### Goal of the exercise:
An exact copy of every record is needed, with the pictures left out.

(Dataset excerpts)
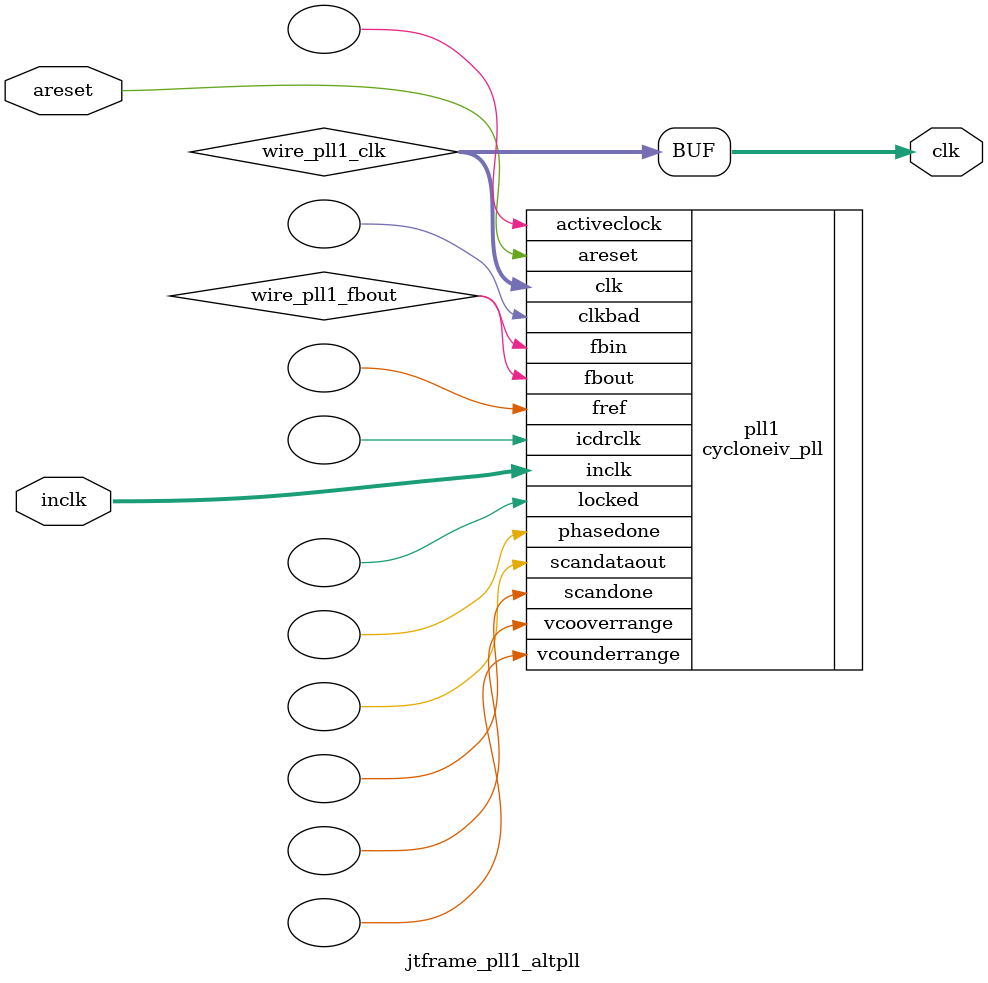
<source format=v>






//synthesis_resources = cycloneiv_pll 1 
//synopsys translate_off
`timescale 1 ps / 1 ps
//synopsys translate_on
module  jtframe_pll1_altpll
	( 
	areset,
	clk,
	inclk) /* synthesis synthesis_clearbox=1 */;
	input   areset;
	output   [4:0]  clk;
	input   [1:0]  inclk;
`ifndef ALTERA_RESERVED_QIS
// synopsys translate_off
`endif
	tri0   areset;
	tri0   [1:0]  inclk;
`ifndef ALTERA_RESERVED_QIS
// synopsys translate_on
`endif

	wire  [4:0]   wire_pll1_clk;
	wire  wire_pll1_fbout;

	cycloneiv_pll   pll1
	( 
	.activeclock(),
	.areset(areset),
	.clk(wire_pll1_clk),
	.clkbad(),
	.fbin(wire_pll1_fbout),
	.fbout(wire_pll1_fbout),
	.fref(),
	.icdrclk(),
	.inclk(inclk),
	.locked(),
	.phasedone(),
	.scandataout(),
	.scandone(),
	.vcooverrange(),
	.vcounderrange()
	`ifndef FORMAL_VERIFICATION
	// synopsys translate_off
	`endif
	,
	.clkswitch(1'b0),
	.configupdate(1'b0),
	.pfdena(1'b1),
	.phasecounterselect({3{1'b0}}),
	.phasestep(1'b0),
	.phaseupdown(1'b0),
	.scanclk(1'b0),
	.scanclkena(1'b1),
	.scandata(1'b0)
	`ifndef FORMAL_VERIFICATION
	// synopsys translate_on
	`endif
	);
	defparam
		pll1.bandwidth_type = "auto",
		pll1.clk0_divide_by = 40,
		pll1.clk0_duty_cycle = 50,
		pll1.clk0_multiply_by = 21,
		pll1.clk0_phase_shift = "0",
		pll1.clk1_divide_by = 6,
		pll1.clk1_duty_cycle = 50,
		pll1.clk1_multiply_by = 5,
		pll1.clk1_phase_shift = "0",
		pll1.compensate_clock = "clk0",
		pll1.inclk0_input_frequency = 20833,
		pll1.operation_mode = "normal",
		pll1.pll_type = "auto",
		pll1.lpm_type = "cycloneiv_pll";
	assign
		clk = {wire_pll1_clk[4:0]};
endmodule //jtframe_pll1_altpll
//VALID FILE

</source>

### The answer:
<source format=v>






//synthesis_resources = cycloneiv_pll 1 
//synopsys translate_off
`timescale 1 ps / 1 ps
//synopsys translate_on
module  jtframe_pll1_altpll
	( 
	areset,
	clk,
	inclk) /* synthesis synthesis_clearbox=1 */;
	input   areset;
	output   [4:0]  clk;
	input   [1:0]  inclk;
`ifndef ALTERA_RESERVED_QIS
// synopsys translate_off
`endif
	tri0   areset;
	tri0   [1:0]  inclk;
`ifndef ALTERA_RESERVED_QIS
// synopsys translate_on
`endif

	wire  [4:0]   wire_pll1_clk;
	wire  wire_pll1_fbout;

	cycloneiv_pll   pll1
	( 
	.activeclock(),
	.areset(areset),
	.clk(wire_pll1_clk),
	.clkbad(),
	.fbin(wire_pll1_fbout),
	.fbout(wire_pll1_fbout),
	.fref(),
	.icdrclk(),
	.inclk(inclk),
	.locked(),
	.phasedone(),
	.scandataout(),
	.scandone(),
	.vcooverrange(),
	.vcounderrange()
	`ifndef FORMAL_VERIFICATION
	// synopsys translate_off
	`endif
	,
	.clkswitch(1'b0),
	.configupdate(1'b0),
	.pfdena(1'b1),
	.phasecounterselect({3{1'b0}}),
	.phasestep(1'b0),
	.phaseupdown(1'b0),
	.scanclk(1'b0),
	.scanclkena(1'b1),
	.scandata(1'b0)
	`ifndef FORMAL_VERIFICATION
	// synopsys translate_on
	`endif
	);
	defparam
		pll1.bandwidth_type = "auto",
		pll1.clk0_divide_by = 40,
		pll1.clk0_duty_cycle = 50,
		pll1.clk0_multiply_by = 21,
		pll1.clk0_phase_shift = "0",
		pll1.clk1_divide_by = 6,
		pll1.clk1_duty_cycle = 50,
		pll1.clk1_multiply_by = 5,
		pll1.clk1_phase_shift = "0",
		pll1.compensate_clock = "clk0",
		pll1.inclk0_input_frequency = 20833,
		pll1.operation_mode = "normal",
		pll1.pll_type = "auto",
		pll1.lpm_type = "cycloneiv_pll";
	assign
		clk = {wire_pll1_clk[4:0]};
endmodule //jtframe_pll1_altpll
//VALID FILE

</source>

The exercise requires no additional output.